02/2000; 920(1):1-8. DOI: 10.1111/j.1749-6632.2000.tb06898.x
Lewy bodies are spherical, intracytoplasmic, eosinophilic, neuronal inclusions comprising abnormally truncated and phosphorylated intermediate neurofilament proteins, alpha-synuclein, ubiquitin, and associated enzymes. The clinical presentation of LB disease varies according to the site of LB formation and associated neuronal loss. Three main clinicopathological syndromes have been described--movement disorder, autonomic failure, and dementia.
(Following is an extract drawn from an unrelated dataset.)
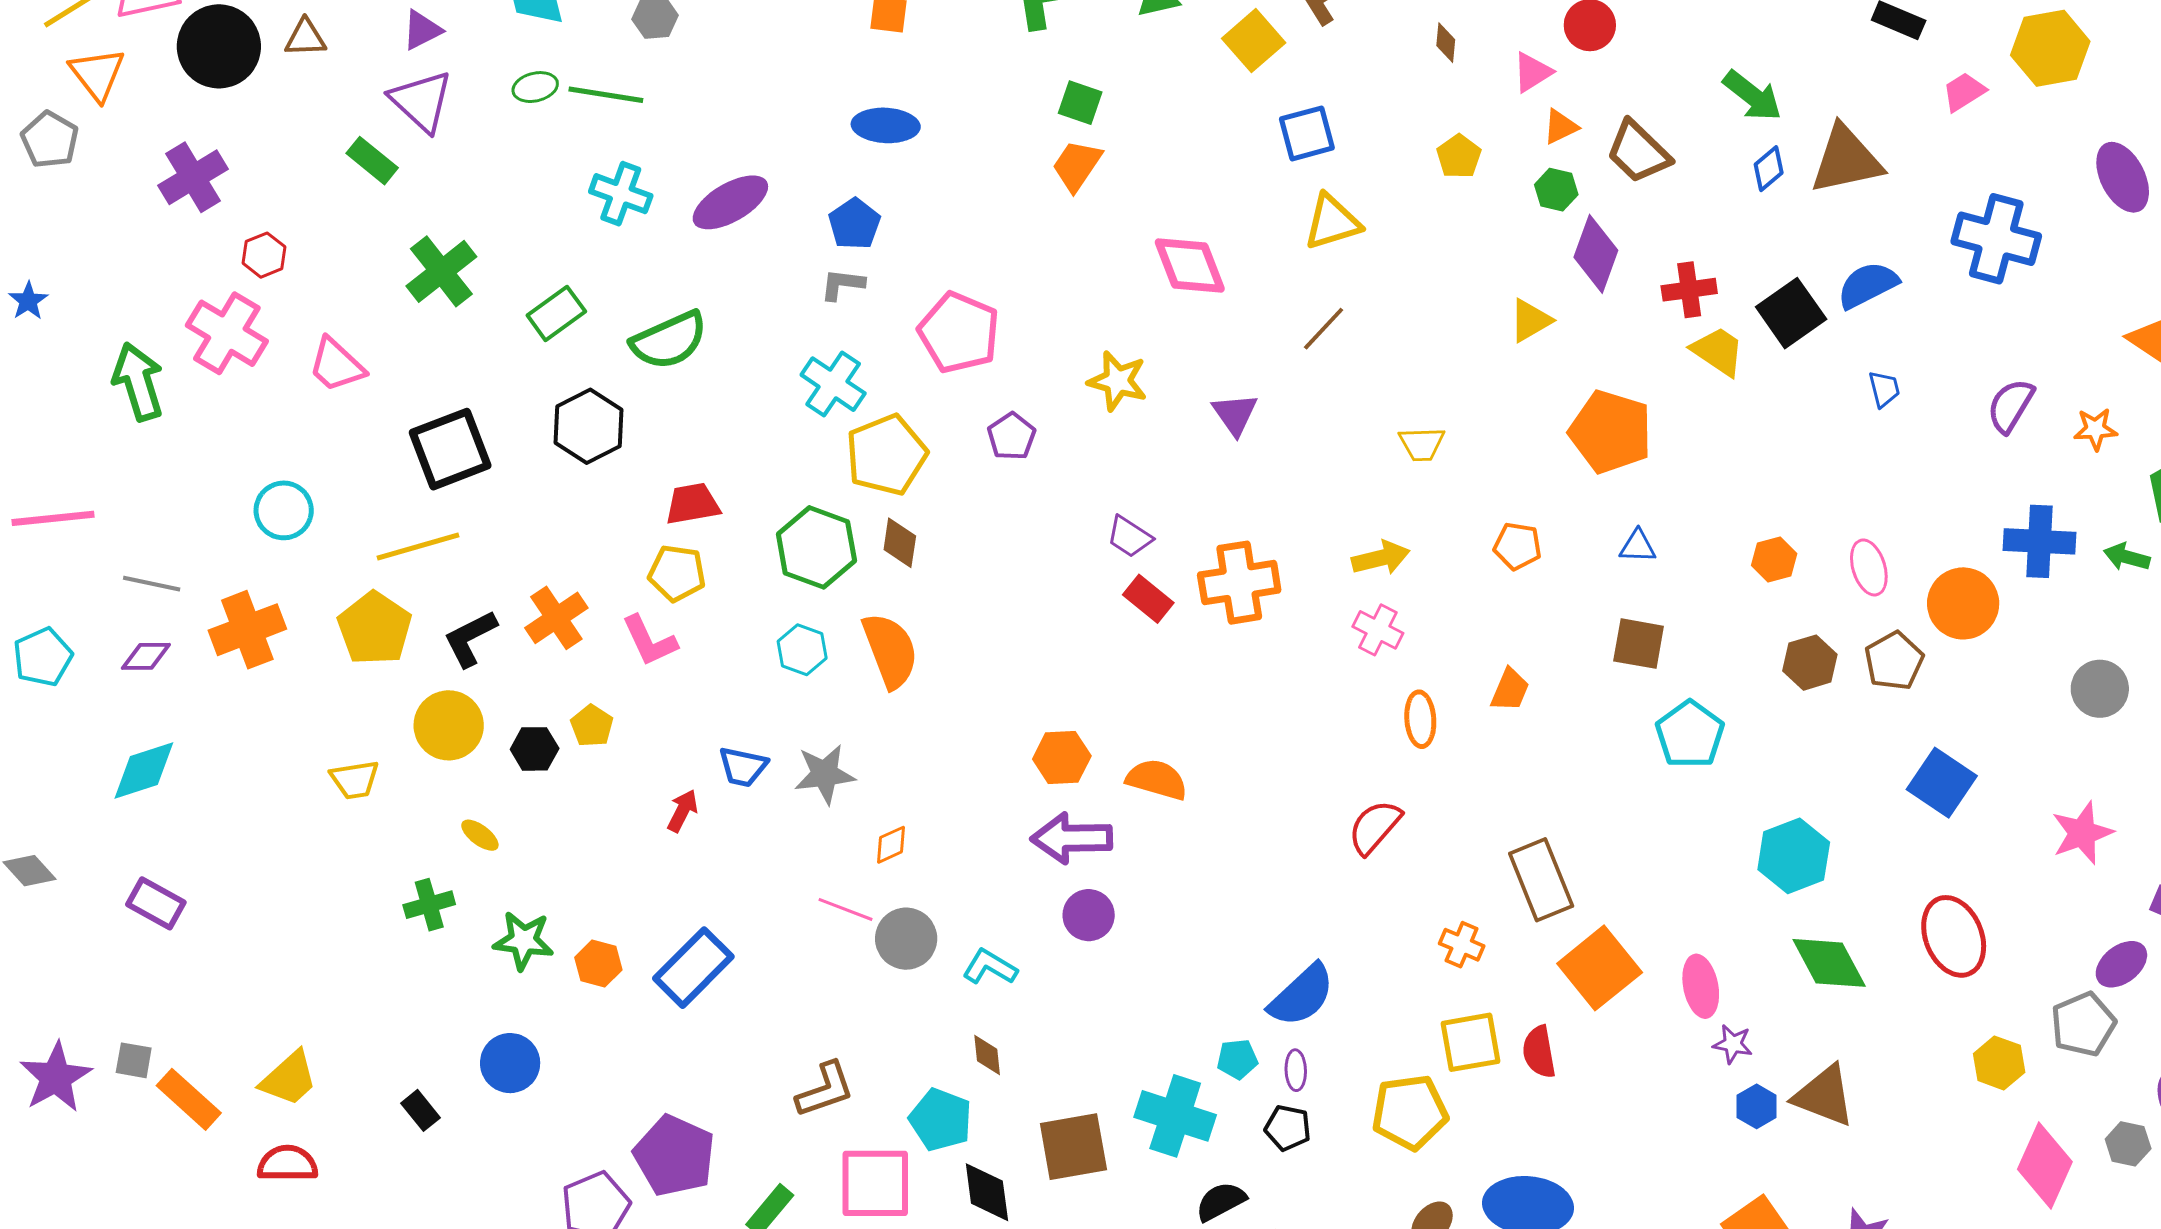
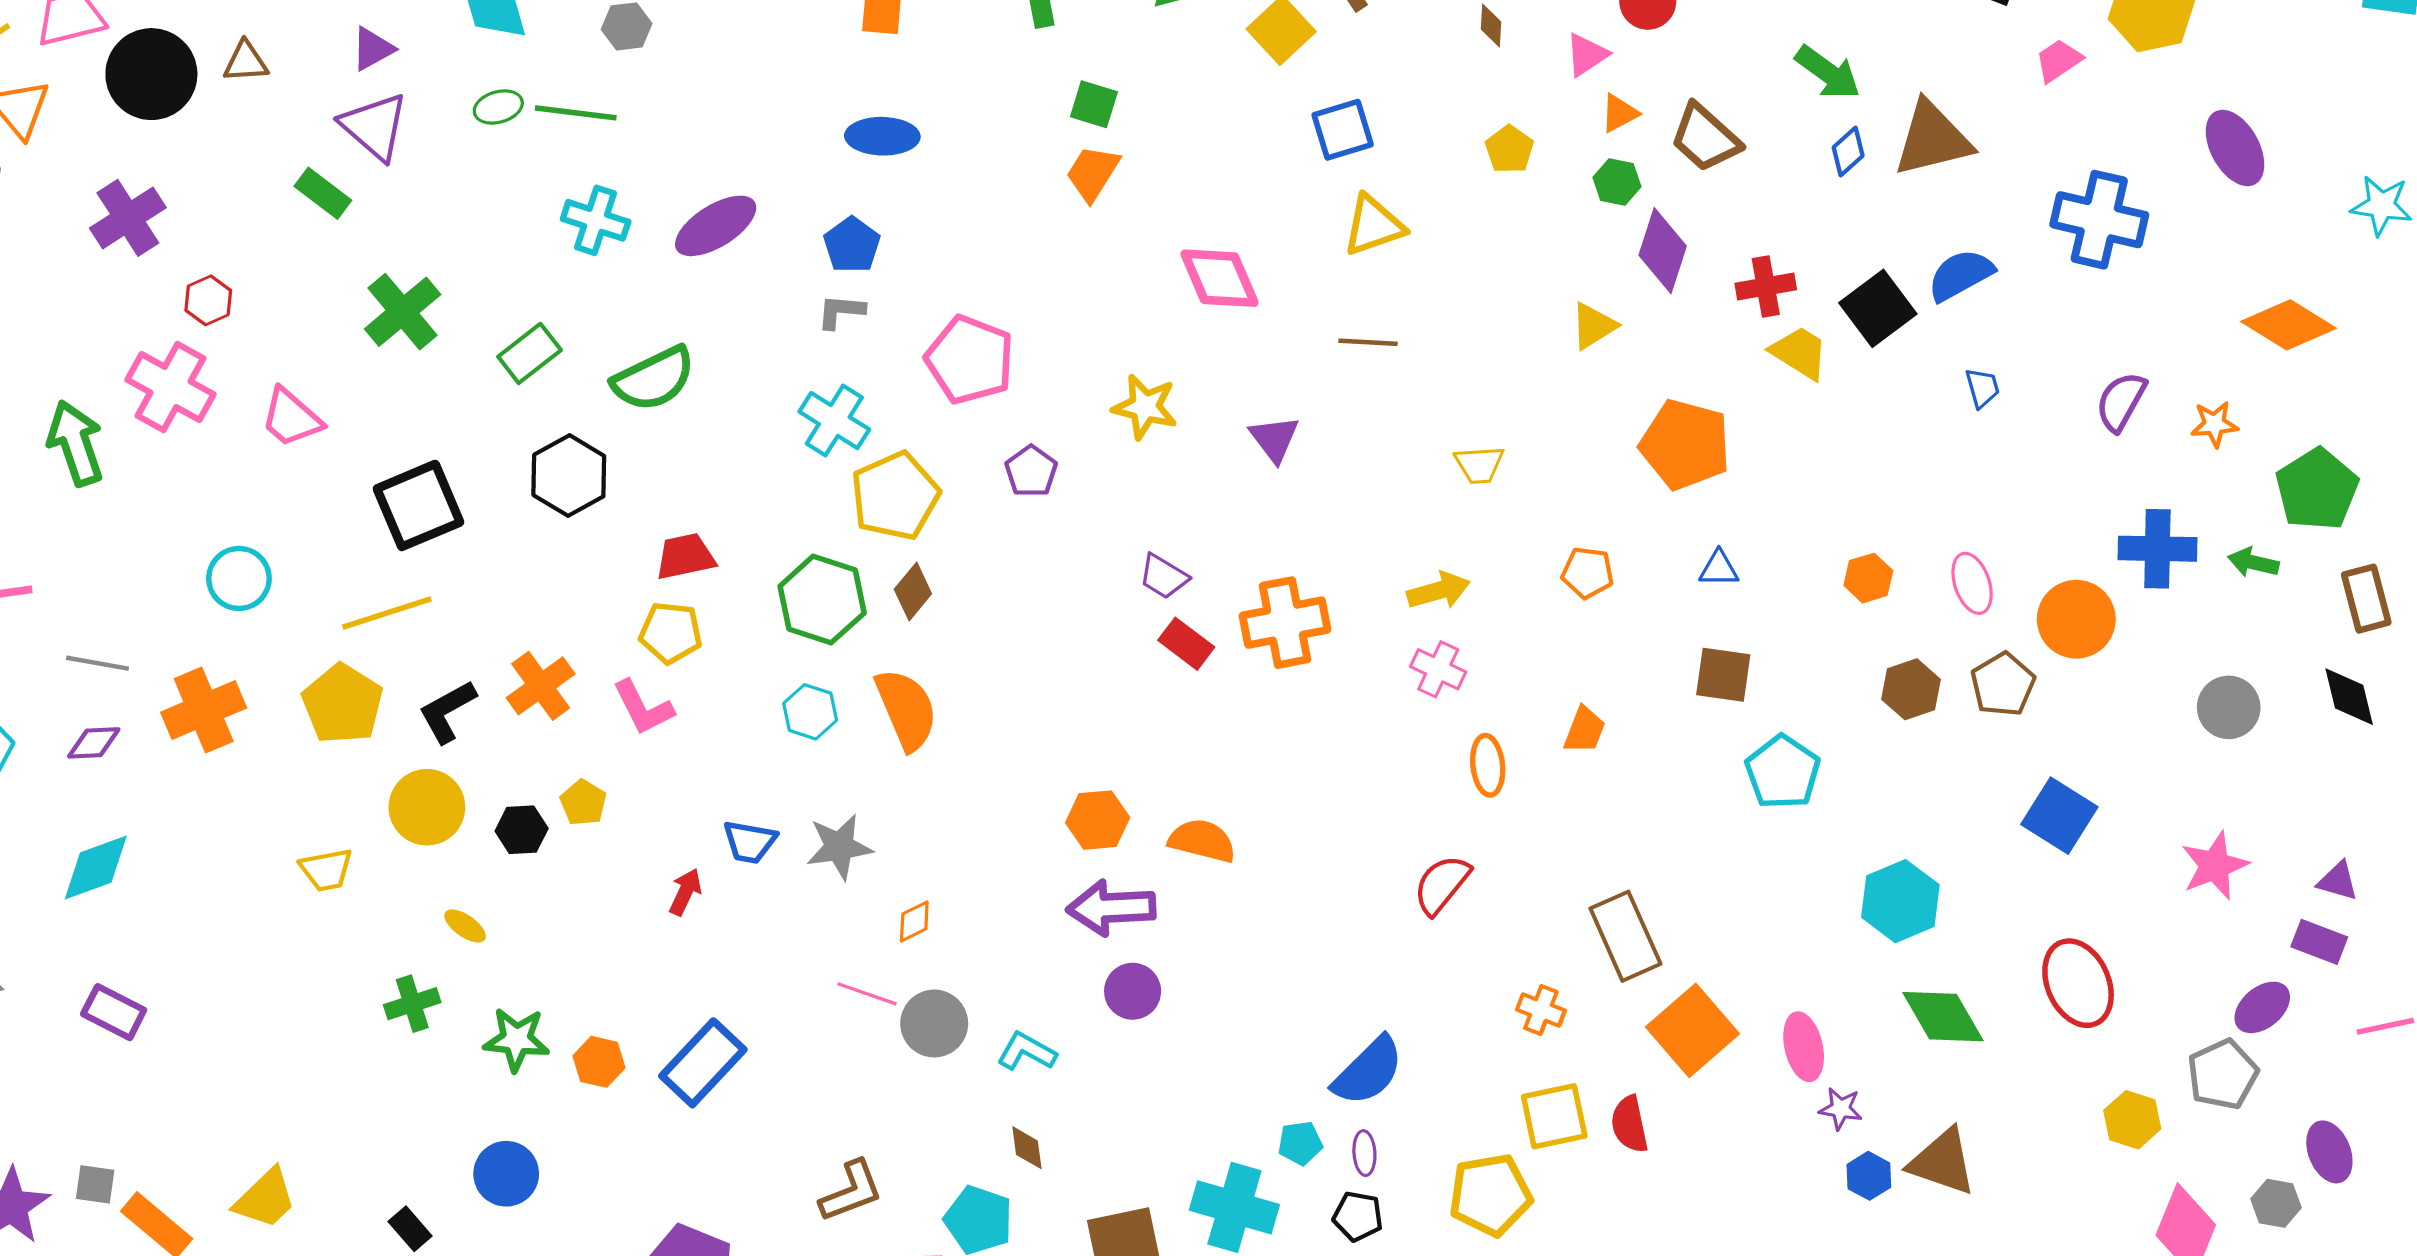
brown line: (1324, 329) -> (1368, 342), turned 52
brown diamond: (900, 543) -> (913, 591), turned 33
Parkinsonism is the most common presentation of LB disease developing in middle life. In older patients, a mixture of cognitive, autonomic, and motor dysfunction is more common. Dementia with LB (DLB) is a relatively recently described clinicopathological syndrome that accounts for up to 20% of all cases of dementia in old age. Patients, typically in their seventh and eighth decades, have LB pathology in cortical neurons as well as in the brain stem. LB disease should be considered in the differential diagnosis of a wide range of clinical presentations including episodic disturbances of consciousness, syncope, sleep disorders, and unexplained delirium.